OPEC secretary general Abdullah el-Badri delivers a speech during a conference as part of the Kuwait Oil and Gas show (Source: Getty)

Norbert Ruecker, head of commodities research at Julius Baer, says Yes

All eyes are on today’s Opec meeting as oil markets have seemingly hit a pothole, with prices dropping more than 4 per cent this week.

However, it seems that Opec’s influence as an oil cartel is waning, along with prices. Although the meeting is garnering attention, given depressed oil prices and the energy industry’s blues, we expect no bold step beyond homeopathic pledges.

The US shale industry, with its cheaper costs, vast resources and production flexibility mean that prices above $60 per barrel are unsustainable.

Opec’s influence is being eroded by more nimble players. Its member states are starving for petroleum revenues to bolster government budgets and will continue to pump as much oil as possible.
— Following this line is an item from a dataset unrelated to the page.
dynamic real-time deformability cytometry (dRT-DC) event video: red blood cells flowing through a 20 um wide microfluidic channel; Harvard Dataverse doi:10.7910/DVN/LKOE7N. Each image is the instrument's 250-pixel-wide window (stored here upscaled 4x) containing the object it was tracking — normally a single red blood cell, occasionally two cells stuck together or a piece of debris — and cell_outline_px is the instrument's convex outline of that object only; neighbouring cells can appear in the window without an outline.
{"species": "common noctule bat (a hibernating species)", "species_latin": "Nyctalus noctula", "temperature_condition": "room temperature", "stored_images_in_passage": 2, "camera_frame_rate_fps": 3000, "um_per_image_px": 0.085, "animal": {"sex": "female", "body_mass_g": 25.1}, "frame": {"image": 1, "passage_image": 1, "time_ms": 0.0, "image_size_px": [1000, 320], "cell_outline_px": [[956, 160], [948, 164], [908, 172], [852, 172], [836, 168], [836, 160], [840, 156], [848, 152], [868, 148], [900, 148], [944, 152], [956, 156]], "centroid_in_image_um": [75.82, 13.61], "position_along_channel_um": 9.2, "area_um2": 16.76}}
Iraq’s production surge has been a key element driving oil prices lower, but the influence of the shale industry is surpassing this.

Looking ahead, and with the Iranian sanctions soon lifted, the fight for market share among Opec members is set to accentuate, depleting the influence of the cartel as a whole.

Thomas Pugh, commodities economist at Capital Economics, says No

The fact that today’s Opec meeting has garnered so much attention in the markets and the media, including this article, is evidence that the cartel still has a great deal of influence over oil prices.

Admittedly, the development of alternative forms of production, such as US shale oil, has reduced the group’s market power. But the cartel still controls over 80 per cent of the world’s oil reserves and about 40 per cent of global production.

What is more, when it is in its interest, the group can still come to an agreement regarding production.

After all, when demand collapsed in 2009, Opec cut production by around 2m barrels per day. Indeed, even rumours of a potential cut in the quota caused prices to spike yesterday.

The upshot is that, even though Opec may never regain the power it had back in the 1970s and 1980s, it is still an influential force in the market and should not be dismissed out of hand.